What to work on => Reproduce every line of the records below, keeping each word, capital letter, and hyphen unchanged.

Records supplied =>
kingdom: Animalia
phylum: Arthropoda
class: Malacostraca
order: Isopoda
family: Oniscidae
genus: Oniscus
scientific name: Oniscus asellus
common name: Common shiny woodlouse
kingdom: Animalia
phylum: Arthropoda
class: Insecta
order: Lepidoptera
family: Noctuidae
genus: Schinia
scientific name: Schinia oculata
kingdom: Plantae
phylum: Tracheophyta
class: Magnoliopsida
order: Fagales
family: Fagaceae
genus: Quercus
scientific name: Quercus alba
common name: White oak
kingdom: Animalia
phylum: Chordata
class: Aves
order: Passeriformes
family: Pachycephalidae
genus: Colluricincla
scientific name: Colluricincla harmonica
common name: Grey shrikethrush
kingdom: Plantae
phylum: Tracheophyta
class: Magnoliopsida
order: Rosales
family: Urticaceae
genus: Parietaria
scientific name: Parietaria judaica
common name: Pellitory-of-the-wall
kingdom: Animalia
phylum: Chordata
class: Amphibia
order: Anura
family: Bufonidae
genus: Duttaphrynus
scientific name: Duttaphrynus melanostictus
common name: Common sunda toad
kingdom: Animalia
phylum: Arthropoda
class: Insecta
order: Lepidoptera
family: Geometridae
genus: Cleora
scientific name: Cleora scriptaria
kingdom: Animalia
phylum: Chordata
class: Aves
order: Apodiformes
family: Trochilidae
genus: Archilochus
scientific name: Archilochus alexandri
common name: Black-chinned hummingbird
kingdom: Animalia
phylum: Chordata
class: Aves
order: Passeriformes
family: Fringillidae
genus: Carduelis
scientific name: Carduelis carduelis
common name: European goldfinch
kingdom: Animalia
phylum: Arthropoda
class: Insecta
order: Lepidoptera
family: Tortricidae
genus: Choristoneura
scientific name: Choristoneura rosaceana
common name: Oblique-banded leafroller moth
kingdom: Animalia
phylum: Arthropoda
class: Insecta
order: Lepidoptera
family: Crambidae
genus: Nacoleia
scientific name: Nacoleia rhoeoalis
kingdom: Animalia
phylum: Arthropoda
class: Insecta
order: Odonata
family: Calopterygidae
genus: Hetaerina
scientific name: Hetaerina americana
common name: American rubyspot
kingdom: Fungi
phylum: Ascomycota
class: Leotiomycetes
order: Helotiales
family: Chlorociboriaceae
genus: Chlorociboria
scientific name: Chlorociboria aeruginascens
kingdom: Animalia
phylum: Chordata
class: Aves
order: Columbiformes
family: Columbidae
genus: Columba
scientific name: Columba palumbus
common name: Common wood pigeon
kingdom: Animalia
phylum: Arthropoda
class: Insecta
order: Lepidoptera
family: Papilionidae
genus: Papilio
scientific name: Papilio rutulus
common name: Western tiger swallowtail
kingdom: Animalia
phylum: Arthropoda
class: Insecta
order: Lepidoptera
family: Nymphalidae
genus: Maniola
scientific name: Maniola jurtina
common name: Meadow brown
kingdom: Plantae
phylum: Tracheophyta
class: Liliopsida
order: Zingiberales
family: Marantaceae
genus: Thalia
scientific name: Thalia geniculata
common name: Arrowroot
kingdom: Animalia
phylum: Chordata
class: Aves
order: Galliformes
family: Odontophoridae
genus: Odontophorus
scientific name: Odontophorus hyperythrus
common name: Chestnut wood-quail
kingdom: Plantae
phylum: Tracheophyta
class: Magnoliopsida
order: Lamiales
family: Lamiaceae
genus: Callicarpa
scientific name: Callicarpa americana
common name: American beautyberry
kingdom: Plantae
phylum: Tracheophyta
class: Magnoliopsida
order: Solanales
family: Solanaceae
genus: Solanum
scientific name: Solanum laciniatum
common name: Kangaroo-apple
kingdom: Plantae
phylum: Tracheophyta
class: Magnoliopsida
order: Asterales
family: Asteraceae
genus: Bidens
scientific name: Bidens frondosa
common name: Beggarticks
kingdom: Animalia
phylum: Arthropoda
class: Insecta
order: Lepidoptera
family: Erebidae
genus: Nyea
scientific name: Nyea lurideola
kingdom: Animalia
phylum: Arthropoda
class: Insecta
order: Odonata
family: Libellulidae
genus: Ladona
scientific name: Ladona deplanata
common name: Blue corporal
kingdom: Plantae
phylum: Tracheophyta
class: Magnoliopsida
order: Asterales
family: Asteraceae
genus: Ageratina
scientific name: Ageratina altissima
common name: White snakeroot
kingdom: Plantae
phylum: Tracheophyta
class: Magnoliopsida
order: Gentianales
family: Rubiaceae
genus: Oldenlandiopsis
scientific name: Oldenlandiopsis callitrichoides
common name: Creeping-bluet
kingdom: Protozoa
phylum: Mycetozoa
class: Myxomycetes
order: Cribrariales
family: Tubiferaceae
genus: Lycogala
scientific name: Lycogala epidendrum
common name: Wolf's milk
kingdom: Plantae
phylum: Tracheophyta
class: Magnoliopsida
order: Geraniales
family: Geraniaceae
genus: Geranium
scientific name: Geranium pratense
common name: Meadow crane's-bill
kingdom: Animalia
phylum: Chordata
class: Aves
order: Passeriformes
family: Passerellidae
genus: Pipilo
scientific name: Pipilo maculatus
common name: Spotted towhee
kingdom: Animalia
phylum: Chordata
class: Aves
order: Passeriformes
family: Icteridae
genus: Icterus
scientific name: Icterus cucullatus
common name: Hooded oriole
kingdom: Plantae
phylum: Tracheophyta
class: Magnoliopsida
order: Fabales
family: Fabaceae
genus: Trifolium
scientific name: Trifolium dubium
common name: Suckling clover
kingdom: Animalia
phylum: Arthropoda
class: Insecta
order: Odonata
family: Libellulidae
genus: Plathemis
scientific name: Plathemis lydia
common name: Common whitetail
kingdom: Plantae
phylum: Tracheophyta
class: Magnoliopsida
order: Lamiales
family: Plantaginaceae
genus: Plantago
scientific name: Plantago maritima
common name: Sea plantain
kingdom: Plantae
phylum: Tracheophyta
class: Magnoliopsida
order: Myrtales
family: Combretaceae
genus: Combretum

Reply to the task =>
kingdom: Animalia
phylum: Arthropoda
class: Malacostraca
order: Isopoda
family: Oniscidae
genus: Oniscus
scientific name: Oniscus asellus
common name: Common shiny woodlouse
kingdom: Animalia
phylum: Arthropoda
class: Insecta
order: Lepidoptera
family: Noctuidae
genus: Schinia
scientific name: Schinia oculata
kingdom: Plantae
phylum: Tracheophyta
class: Magnoliopsida
order: Fagales
family: Fagaceae
genus: Quercus
scientific name: Quercus alba
common name: White oak
kingdom: Animalia
phylum: Chordata
class: Aves
order: Passeriformes
family: Pachycephalidae
genus: Colluricincla
scientific name: Colluricincla harmonica
common name: Grey shrikethrush
kingdom: Plantae
phylum: Tracheophyta
class: Magnoliopsida
order: Rosales
family: Urticaceae
genus: Parietaria
scientific name: Parietaria judaica
common name: Pellitory-of-the-wall
kingdom: Animalia
phylum: Chordata
class: Amphibia
order: Anura
family: Bufonidae
genus: Duttaphrynus
scientific name: Duttaphrynus melanostictus
common name: Common sunda toad
kingdom: Animalia
phylum: Arthropoda
class: Insecta
order: Lepidoptera
family: Geometridae
genus: Cleora
scientific name: Cleora scriptaria
kingdom: Animalia
phylum: Chordata
class: Aves
order: Apodiformes
family: Trochilidae
genus: Archilochus
scientific name: Archilochus alexandri
common name: Black-chinned hummingbird
kingdom: Animalia
phylum: Chordata
class: Aves
order: Passeriformes
family: Fringillidae
genus: Carduelis
scientific name: Carduelis carduelis
common name: European goldfinch
kingdom: Animalia
phylum: Arthropoda
class: Insecta
order: Lepidoptera
family: Tortricidae
genus: Choristoneura
scientific name: Choristoneura rosaceana
common name: Oblique-banded leafroller moth
kingdom: Animalia
phylum: Arthropoda
class: Insecta
order: Lepidoptera
family: Crambidae
genus: Nacoleia
scientific name: Nacoleia rhoeoalis
kingdom: Animalia
phylum: Arthropoda
class: Insecta
order: Odonata
family: Calopterygidae
genus: Hetaerina
scientific name: Hetaerina americana
common name: American rubyspot
kingdom: Fungi
phylum: Ascomycota
class: Leotiomycetes
order: Helotiales
family: Chlorociboriaceae
genus: Chlorociboria
scientific name: Chlorociboria aeruginascens
kingdom: Animalia
phylum: Chordata
class: Aves
order: Columbiformes
family: Columbidae
genus: Columba
scientific name: Columba palumbus
common name: Common wood pigeon
kingdom: Animalia
phylum: Arthropoda
class: Insecta
order: Lepidoptera
family: Papilionidae
genus: Papilio
scientific name: Papilio rutulus
common name: Western tiger swallowtail
kingdom: Animalia
phylum: Arthropoda
class: Insecta
order: Lepidoptera
family: Nymphalidae
genus: Maniola
scientific name: Maniola jurtina
common name: Meadow brown
kingdom: Plantae
phylum: Tracheophyta
class: Liliopsida
order: Zingiberales
family: Marantaceae
genus: Thalia
scientific name: Thalia geniculata
common name: Arrowroot
kingdom: Animalia
phylum: Chordata
class: Aves
order: Galliformes
family: Odontophoridae
genus: Odontophorus
scientific name: Odontophorus hyperythrus
common name: Chestnut wood-quail
kingdom: Plantae
phylum: Tracheophyta
class: Magnoliopsida
order: Lamiales
family: Lamiaceae
genus: Callicarpa
scientific name: Callicarpa americana
common name: American beautyberry
kingdom: Plantae
phylum: Tracheophyta
class: Magnoliopsida
order: Solanales
family: Solanaceae
genus: Solanum
scientific name: Solanum laciniatum
common name: Kangaroo-apple
kingdom: Plantae
phylum: Tracheophyta
class: Magnoliopsida
order: Asterales
family: Asteraceae
genus: Bidens
scientific name: Bidens frondosa
common name: Beggarticks
kingdom: Animalia
phylum: Arthropoda
class: Insecta
order: Lepidoptera
family: Erebidae
genus: Nyea
scientific name: Nyea lurideola
kingdom: Animalia
phylum: Arthropoda
class: Insecta
order: Odonata
family: Libellulidae
genus: Ladona
scientific name: Ladona deplanata
common name: Blue corporal
kingdom: Plantae
phylum: Tracheophyta
class: Magnoliopsida
order: Asterales
family: Asteraceae
genus: Ageratina
scientific name: Ageratina altissima
common name: White snakeroot
kingdom: Plantae
phylum: Tracheophyta
class: Magnoliopsida
order: Gentianales
family: Rubiaceae
genus: Oldenlandiopsis
scientific name: Oldenlandiopsis callitrichoides
common name: Creeping-bluet
kingdom: Protozoa
phylum: Mycetozoa
class: Myxomycetes
order: Cribrariales
family: Tubiferaceae
genus: Lycogala
scientific name: Lycogala epidendrum
common name: Wolf's milk
kingdom: Plantae
phylum: Tracheophyta
class: Magnoliopsida
order: Geraniales
family: Geraniaceae
genus: Geranium
scientific name: Geranium pratense
common name: Meadow crane's-bill
kingdom: Animalia
phylum: Chordata
class: Aves
order: Passeriformes
family: Passerellidae
genus: Pipilo
scientific name: Pipilo maculatus
common name: Spotted towhee
kingdom: Animalia
phylum: Chordata
class: Aves
order: Passeriformes
family: Icteridae
genus: Icterus
scientific name: Icterus cucullatus
common name: Hooded oriole
kingdom: Plantae
phylum: Tracheophyta
class: Magnoliopsida
order: Fabales
family: Fabaceae
genus: Trifolium
scientific name: Trifolium dubium
common name: Suckling clover
kingdom: Animalia
phylum: Arthropoda
class: Insecta
order: Odonata
family: Libellulidae
genus: Plathemis
scientific name: Plathemis lydia
common name: Common whitetail
kingdom: Plantae
phylum: Tracheophyta
class: Magnoliopsida
order: Lamiales
family: Plantaginaceae
genus: Plantago
scientific name: Plantago maritima
common name: Sea plantain
kingdom: Plantae
phylum: Tracheophyta
class: Magnoliopsida
order: Myrtales
family: Combretaceae
genus: Combretum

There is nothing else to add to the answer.